Lyon’s high press was effective throughout this game, as we can see from this second half image above. Here, we can see how Lyon’s press cut off Brest’s attack from their defence.
Brest’s lack of midfield control is also evident in this image. At this moment, in this passage of play, they have no player occupying a central midfield position. M’bock is in line with the attackers in this image, while Magnetti has dropped into the backline to try and get on the ball.
Brest are ultimately forced backwards, once again, under pressure from Lyon. Goalkeeper Léon then plays a poor long-ball which allows Lyon to regain possession high up the pitch.
Lyon’s high press was effective at forcing turnovers and helping them to control this game. Lyon only really got punished for their high line on one occasion, in the 84th minute of the game when Samuel Grandsir scored as a result of a long-ball which put Lyon’s backline on the back foot. However, that goal was ultimately nothing more than a consolation for Brest.
Brest’s high line and aggressive centre-backs
Midfield supremacy helped Lyon to control this game but taking advantage of Brest’s high line helped Lyon to get the goals necessary to win this game. Brest played with a relatively high line throughout this contest. They attempted to prevent Lyon from enjoying much space on the ball.
They wanted to force Lyon to play in their own half through the use of a high line. Furthermore, their centre-backs played quite aggressively and were active in pressing into midfield, if presented with a ball-winning opportunity.
Brest’s high line ultimately allowed too much space for quick attackers such as Dembélé, Terrier, and Aouar to exploit throughout this contest.
This image above shows us an example of Lyon exploiting Brest’s high line in the first half. On this occasion, we can see Aouar playing a through ball to Dembélé who we can see running in behind Brest’s high backline.
Dembélé manages to get onto the end of this pass and takes the ball all the way to Brest’s penalty area where he finishes to score Lyon’s first goal of the game.

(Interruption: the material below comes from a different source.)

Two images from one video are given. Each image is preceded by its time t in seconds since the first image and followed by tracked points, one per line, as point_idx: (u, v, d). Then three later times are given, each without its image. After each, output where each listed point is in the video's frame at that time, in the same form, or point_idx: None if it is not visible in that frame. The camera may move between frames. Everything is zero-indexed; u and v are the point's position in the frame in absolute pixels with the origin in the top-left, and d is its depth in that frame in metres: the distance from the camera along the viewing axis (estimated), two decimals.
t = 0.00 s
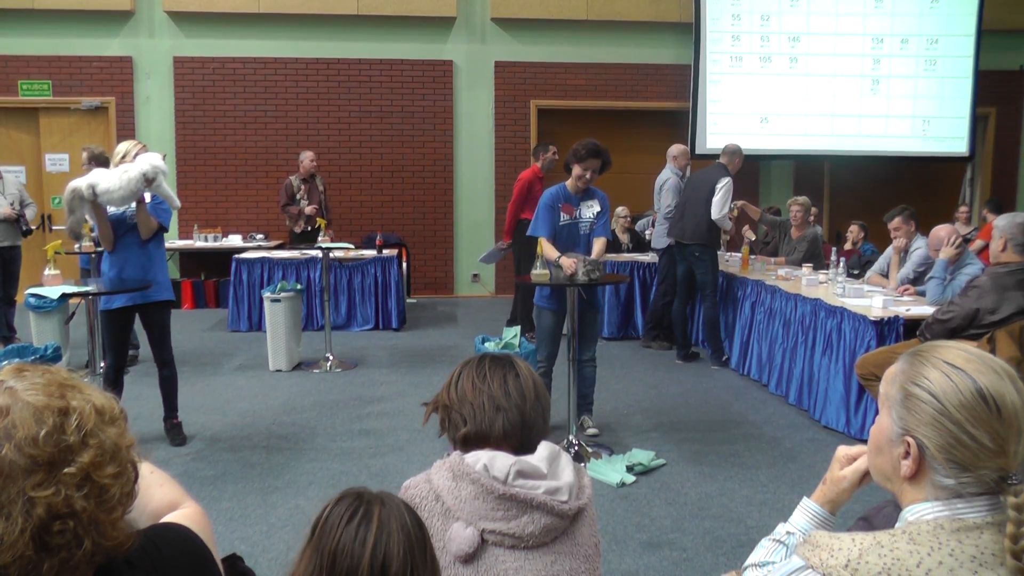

This image shows us another example of Lyon making the most of a successful attempt at getting in behind Brest’s high line. On this occasion, we can see Terrier running in behind Brest’s back four. Deep playmaker Mendes manages to pick out his run with an excellent through ball.
This pass starts the attack which quickly leads to Lyon’s second goal of the game. Terrier gets onto the end of this pass and holds the ball up allowing his teammates to join the attack. Right-back Tete gets a low cross into the box which finds Aouar, who slots the ball away into the net.
Lyon exploited Brest’s high line effectively throughout this game. The effective exploitation of Brest’s high line results in both Lyon’s first and second goals. Lyon’s quick attackers and quality midfielders allowed them to take advantage of their midfield dominance and secure the victory in this one.
To conclude this tactical analysis piece, it’s clear that Lyon were the dominant side throughout the course of this game. Lyon won this game through their dominance in the midfield. Their creation of central overloads helped them to build past Brest’s press to get the ball into their creative attacking players.
Meanwhile, Lyon effectively prevented Brest from building out from the back through their effective use of a high press. Brest struggled to gain any control in this game due to their lack of numbers in midfield. Lyon generally didn’t allow Brest to play in their half of the pitch, which made life difficult for Brest creatively.
The space in behind offered by Brest’s high line is all of the opportunity that Lyon needed to score goals. Their midfield had enough quality to punish Brest, as did their quick attackers who exploited Brest’s high defensive line in order to create both the first and second goals. Lyon did well to subsequently see this game out by continuing to effectively control the contest.